Oh.F.F.S - are we doing this thread again???? Didn't we do this last week/month/year? Nothing will change, it's just a stupid question, from a stupid OP/troll with an offensive name.

If you want a fight go and stand outisde the local pub.

stleger · 27/02/2008 13:20

I work part time. My children are so old that one is on work experience. I am off today as the youngest was ill yesterday, and I wasn't sure if she would be at school today and rejigged my hours. She is at school. I am home alone and it is bliss!

hippipotami · 27/02/2008 13:26

Actually, WannaBe has a good point. It is (mainly) the SAHM's who listen to the children read at school, volunteer to help on school trips, sports days etc.

Personally I volunteer at school 3 afternoons a week. Once in reception class, and twice at the Junior School helping the dyslexic children work through a specialised reading programme.
And yes, I was one of the parents who helped get the infant school children changed for their nativity, who helps serve coffee to parents at said nativity, who serves tea and coffee at new parent open mornings, in fact I am much much busier now then when the dc were tiny or when I worked full time.

idlingabout · 27/02/2008 13:28

On the assumption that most of us are women on here why can't we just acknowledge that everyone has different circumstances which can influence the decisions they make regarding working/ child-rearing. There is no 'one size fits all' approach. We should all cut each other some slack. I have total respect for those who wohm full-time. I have chosen to be SAHM but for all sorts of reasons. Now dd is at school yes, I can go to the gym but I don't spend all the time she is there on 'me time'. As others have said there is the walk to school and back plus once home it is full-time childcare. Alot of my time is spent involved with the school (pta and classroom helper) and on other community groups. DP is often away at short notice and frequently works all evening and at week-ends (self-employed). We have no family nearby so I am 'on duty' for all those times which probably equates to far more hours than the few dd is at school.

PotPourri · 27/02/2008 13:30

Have not read the thread, just the OP - you are disgusting. Nasty changed name - gross! And ridiculous title. Why don't you get lost and find your kicks elsewhere?

CaptainUnderpants · 27/02/2008 13:37

Shall I ask again ? - Pissyflaps , what is it you do and are you a parent ?

MrsMattie · 27/02/2008 13:38

Boring, boring thread.

expatinscotland · 27/02/2008 13:40

Lame try, Pissyflaps. No, I don't share your opinion.

But mine is that you're a bitter and spiteful person to even care what someone else does so much.

So they stay at home whilst the children are in school. BFD. It's like they're spending their spare time dealing drugs or planning terrorist attacks.

Find a better cause to direct your spite towards.

expatinscotland · 27/02/2008 13:41

It's not like they're spending their time, I meant . . .

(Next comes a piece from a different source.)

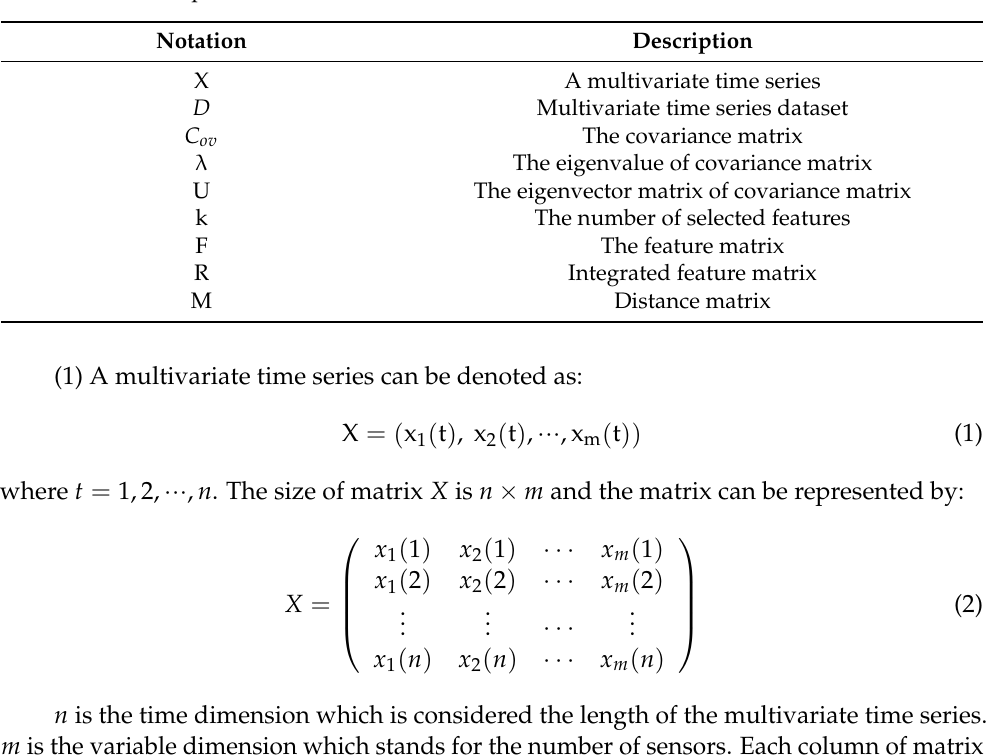
Table 1. The Description of the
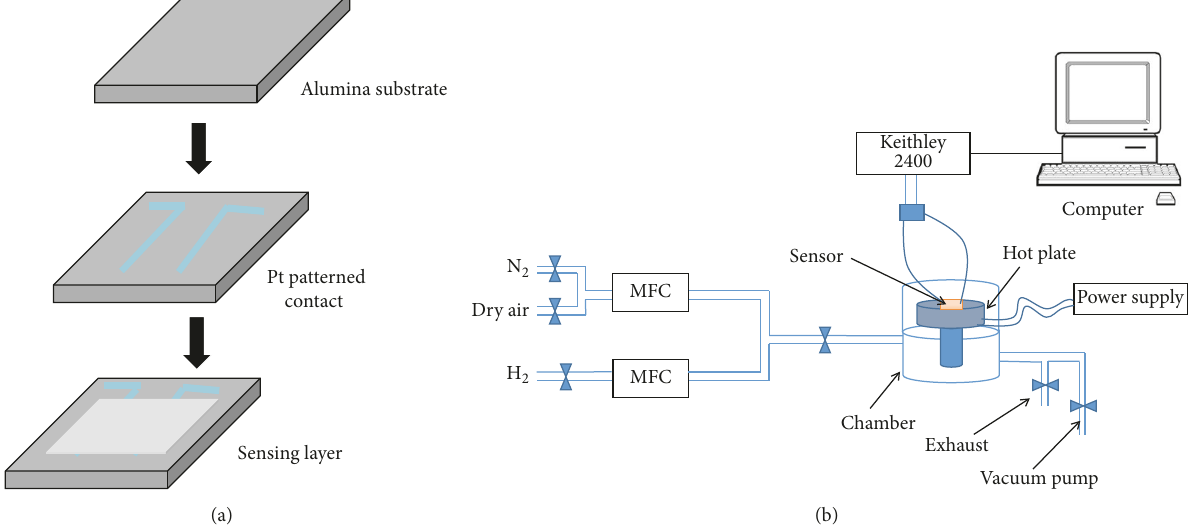
Figure 5: (a) Schematic diagram of sensor fabrication and (b) shows the schematic illustration of hydrogen sensor measurement instrument.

CaptainUnderpants · 27/02/2008 13:43

OK fellow SAHP / WOHP / students etc lets leave this thread and go and do something more constructive eh ?

EllieG · 27/02/2008 13:43

What a stupid OP.

GrossGeneralisation · 27/02/2008 13:44

I KNEW there was a thread that needed my input!

pedilia · 27/02/2008 13:44

My children are 7,3,1 and 6mths pg with nuber 4.
We set up our own business so I could stay at home, I will probably still be at home when my youngest is at school.

I will run the business, clean the house,cook,do the washing,ironing,organise bills,ride my horses,see my family/friends,get my nails done,walk the dog and all that between 08:45 and 3:15!

If we can afford it does it matter what I do?

VeniVidiVickiQV · 27/02/2008 13:46

Should I bother reading this thread? Has it morphed into a class battle yet?

bossykate · 27/02/2008 13:49

can i just say that "there are no jobs that fit around school hours" makes me want to reach for my gun. no of course there aren't. did you really think there would be?

ok there are a teeny tiny amount.

btw - nothing wrong with sah when kids are at school imho.